Brief: Which lines below hold the word "tamamen"? Report each one.

==== Provided entries ====

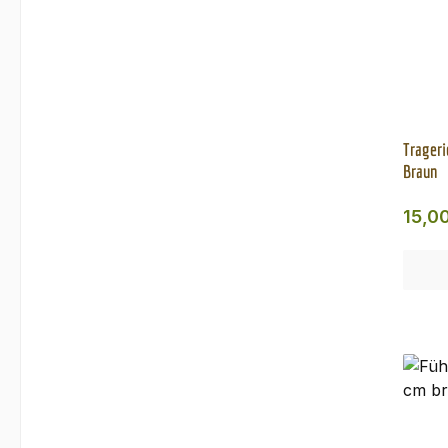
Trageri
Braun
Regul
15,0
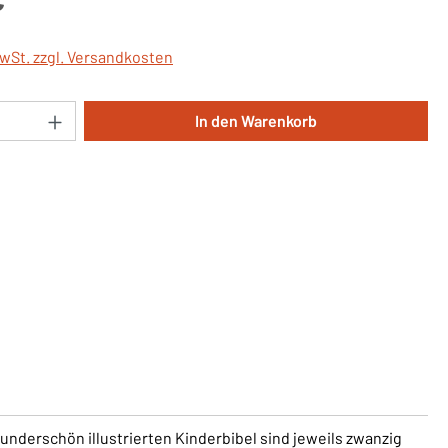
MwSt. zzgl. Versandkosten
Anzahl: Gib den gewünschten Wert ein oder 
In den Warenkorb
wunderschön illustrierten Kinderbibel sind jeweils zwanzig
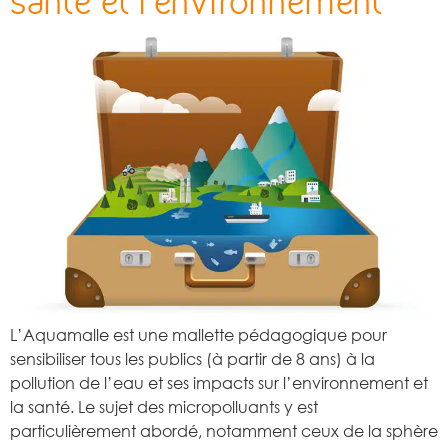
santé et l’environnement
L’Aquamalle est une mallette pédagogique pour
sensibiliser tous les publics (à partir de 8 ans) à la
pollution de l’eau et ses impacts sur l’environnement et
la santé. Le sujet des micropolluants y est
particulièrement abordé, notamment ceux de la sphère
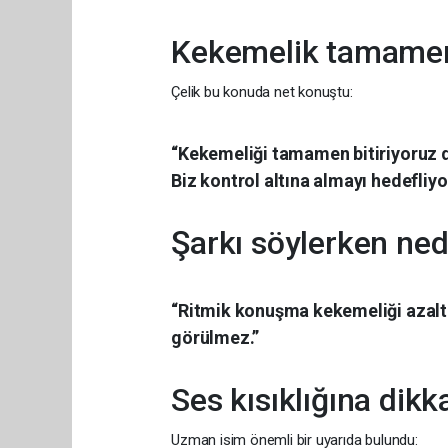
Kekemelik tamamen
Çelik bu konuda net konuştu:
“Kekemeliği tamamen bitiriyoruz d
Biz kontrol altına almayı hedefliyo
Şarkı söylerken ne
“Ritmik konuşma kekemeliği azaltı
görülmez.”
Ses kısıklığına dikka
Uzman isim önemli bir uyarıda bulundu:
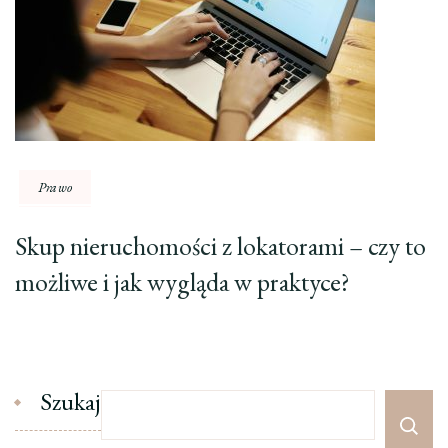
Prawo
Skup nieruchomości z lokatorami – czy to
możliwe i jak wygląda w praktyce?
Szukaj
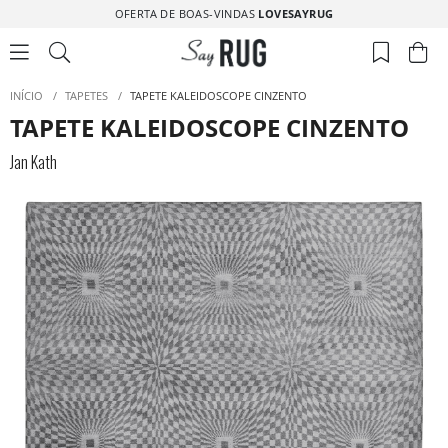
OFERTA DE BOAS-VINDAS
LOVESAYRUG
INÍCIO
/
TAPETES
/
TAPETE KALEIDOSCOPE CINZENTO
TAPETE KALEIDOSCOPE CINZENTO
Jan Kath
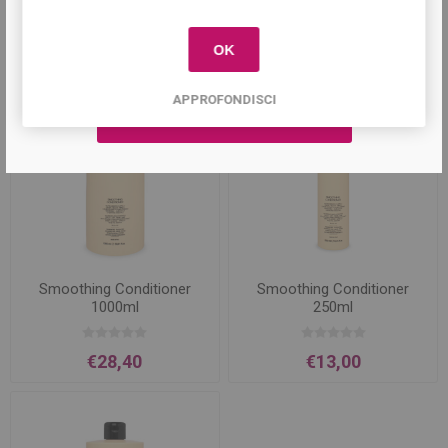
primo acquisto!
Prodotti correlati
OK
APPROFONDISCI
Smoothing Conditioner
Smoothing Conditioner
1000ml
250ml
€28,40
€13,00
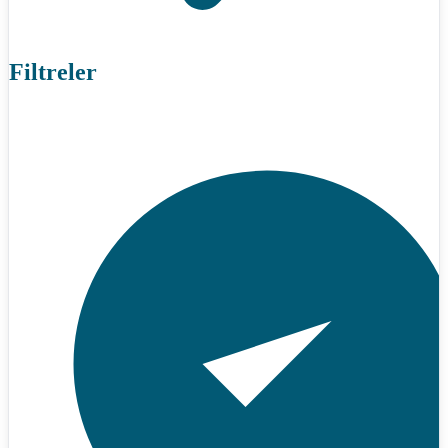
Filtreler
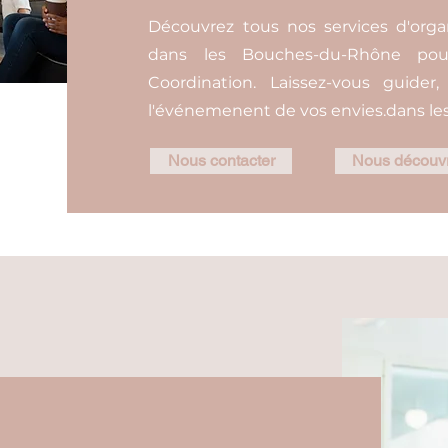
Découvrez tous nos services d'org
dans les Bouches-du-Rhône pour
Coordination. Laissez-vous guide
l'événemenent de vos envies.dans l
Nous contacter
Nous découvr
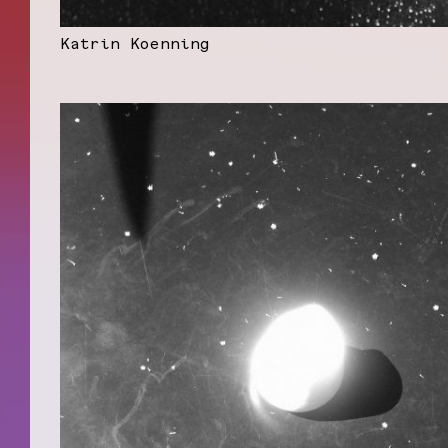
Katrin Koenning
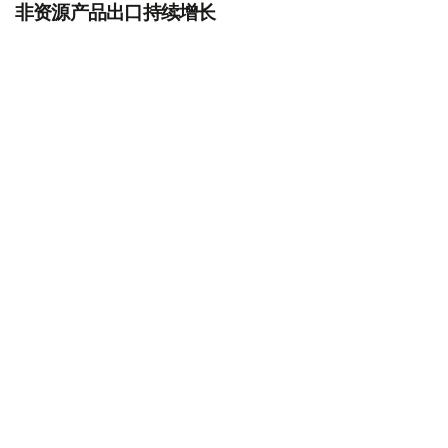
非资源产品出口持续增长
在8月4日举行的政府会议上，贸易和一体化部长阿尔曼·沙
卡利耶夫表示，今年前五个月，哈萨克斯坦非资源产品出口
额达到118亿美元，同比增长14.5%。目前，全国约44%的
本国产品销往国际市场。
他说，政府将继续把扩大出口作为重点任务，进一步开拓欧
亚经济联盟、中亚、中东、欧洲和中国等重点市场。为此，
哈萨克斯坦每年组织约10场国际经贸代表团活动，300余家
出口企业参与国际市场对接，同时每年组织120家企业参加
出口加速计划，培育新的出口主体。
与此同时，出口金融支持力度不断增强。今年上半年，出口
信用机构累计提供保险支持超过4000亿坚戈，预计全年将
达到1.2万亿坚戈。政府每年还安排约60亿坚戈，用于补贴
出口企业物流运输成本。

====

Answer for the task:
Kekemelik tamamen
“Kekemeliği tamamen bitiriyoruz d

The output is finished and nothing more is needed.